Consigne a>
Présente sous forme de liste JSON de chaînes, à raison d'une chaîne par ligne et sans les lignes vides, les lignes des relevés qui vont de celle contenant "Page size: 1654x931." jusqu'à la fin des relevés.

■ ■ ■

Si, au cours d’un micro-trottoir, on demandait
à un échantillon de nos concitoyens de citer quelques peintres espagnols du
XXeme siècle, Picasso arriverait sûrement en tête, suivi sans doute par Dali et
peut-être par Miro. Mais je doute fort qu’on y prononcerait le nom de Joaquin Sorolla (1863-1923). Il est
vrai que par sa naissance et sa période d’activité, Sorolla appartient autant à
la génération précédente, celle des Impressionnistes et des Fauves, guère
après. De l’autre côté des Pyrénées, il est pourtant tenu pour un peintre
majeur, que d’aucuns n’hésitent pas à comparer à Vélasquez et à Goya, deux de
ses illustres maîtres. Ses œuvres sont depuis longtemps dans les plus grands
musées ibériques, mais aussi dans des collections privées américaines. Et si,
au cours de ces récentes années, elles ont bénéficié d’expositions
internationales, jamais encore elles n’avaient été présentées dans notre
région.
Il revient encore une fois à
l’hôtel de Caumont d’avoir comblé cette lacune avec Joaquin Sorolla, lumières
espagnoles, l’édifiante exposition qu’il lui consacre en cet été 2020
si particulier. Placée sous le commissariat de Maria Lopez Fernandez (docteure
en histoire de l’art), elle rassemble une sélection importante des tableaux et
de dessins du peintre valencien.

■ ■ ■

Consigne b>
Recopie mot pour mot le passage du texte sur Sorolla qui va de "Il revient encore" à "du peintre valencien.".

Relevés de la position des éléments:
■ ■ ■

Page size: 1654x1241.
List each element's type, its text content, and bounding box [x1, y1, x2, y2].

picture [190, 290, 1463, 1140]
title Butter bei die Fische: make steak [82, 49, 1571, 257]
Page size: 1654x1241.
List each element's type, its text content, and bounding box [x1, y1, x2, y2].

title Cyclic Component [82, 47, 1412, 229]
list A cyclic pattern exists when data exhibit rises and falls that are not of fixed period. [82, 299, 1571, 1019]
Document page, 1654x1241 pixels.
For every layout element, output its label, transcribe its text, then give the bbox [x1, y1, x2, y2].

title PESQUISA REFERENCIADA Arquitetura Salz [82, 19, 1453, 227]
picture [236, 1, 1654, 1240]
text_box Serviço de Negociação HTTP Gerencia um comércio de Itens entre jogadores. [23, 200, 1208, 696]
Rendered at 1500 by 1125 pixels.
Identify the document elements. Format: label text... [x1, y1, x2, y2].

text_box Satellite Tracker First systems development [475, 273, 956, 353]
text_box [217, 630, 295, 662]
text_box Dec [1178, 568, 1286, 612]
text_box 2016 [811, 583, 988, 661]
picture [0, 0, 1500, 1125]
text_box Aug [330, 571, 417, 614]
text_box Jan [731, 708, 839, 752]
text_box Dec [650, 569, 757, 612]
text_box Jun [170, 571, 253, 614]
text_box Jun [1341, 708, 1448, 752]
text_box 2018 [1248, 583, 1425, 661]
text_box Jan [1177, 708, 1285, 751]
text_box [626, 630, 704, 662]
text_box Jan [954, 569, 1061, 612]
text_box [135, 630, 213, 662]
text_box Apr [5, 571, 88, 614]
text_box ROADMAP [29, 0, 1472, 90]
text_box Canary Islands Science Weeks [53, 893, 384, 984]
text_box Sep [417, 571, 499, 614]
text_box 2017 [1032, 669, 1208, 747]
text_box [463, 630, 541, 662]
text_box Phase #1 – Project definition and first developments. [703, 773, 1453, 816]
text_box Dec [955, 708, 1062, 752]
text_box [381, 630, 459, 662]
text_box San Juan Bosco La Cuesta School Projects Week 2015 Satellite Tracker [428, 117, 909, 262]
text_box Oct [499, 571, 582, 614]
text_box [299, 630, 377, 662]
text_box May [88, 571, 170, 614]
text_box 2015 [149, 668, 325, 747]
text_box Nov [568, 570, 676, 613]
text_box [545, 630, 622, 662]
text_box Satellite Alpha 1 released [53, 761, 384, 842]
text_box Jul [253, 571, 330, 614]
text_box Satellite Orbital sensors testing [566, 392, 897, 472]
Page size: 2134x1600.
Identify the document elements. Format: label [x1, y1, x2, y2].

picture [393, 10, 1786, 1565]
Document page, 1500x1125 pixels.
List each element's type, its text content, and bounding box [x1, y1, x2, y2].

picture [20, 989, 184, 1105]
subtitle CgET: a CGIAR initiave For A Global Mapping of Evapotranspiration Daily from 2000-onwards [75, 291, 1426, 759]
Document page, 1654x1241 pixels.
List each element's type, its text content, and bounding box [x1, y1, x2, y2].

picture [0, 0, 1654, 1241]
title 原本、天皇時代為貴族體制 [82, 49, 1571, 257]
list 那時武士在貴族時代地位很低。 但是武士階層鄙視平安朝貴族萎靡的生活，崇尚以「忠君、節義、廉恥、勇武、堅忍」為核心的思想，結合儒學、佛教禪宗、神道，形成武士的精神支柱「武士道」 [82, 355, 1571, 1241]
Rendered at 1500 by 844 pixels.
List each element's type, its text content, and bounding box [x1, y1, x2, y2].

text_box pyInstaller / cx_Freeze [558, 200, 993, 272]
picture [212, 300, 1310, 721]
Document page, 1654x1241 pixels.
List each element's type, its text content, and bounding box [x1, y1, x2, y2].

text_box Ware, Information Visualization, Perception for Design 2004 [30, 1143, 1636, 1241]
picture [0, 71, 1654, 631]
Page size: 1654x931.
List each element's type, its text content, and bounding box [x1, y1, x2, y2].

■ ■ ■

Bonne réponse a>
[
  "Page size: 1654x931.",
  "List each element's type, its text content, and bounding box [x1, y1, x2, y2]."
]

Bonne réponse b>
Il revient encore une fois à
l’hôtel de Caumont d’avoir comblé cette lacune avec Joaquin Sorolla, lumières
espagnoles, l’édifiante exposition qu’il lui consacre en cet été 2020
si particulier. Placée sous le commissariat de Maria Lopez Fernandez (docteure
en histoire de l’art), elle rassemble une sélection importante des tableaux et
de dessins du peintre valencien.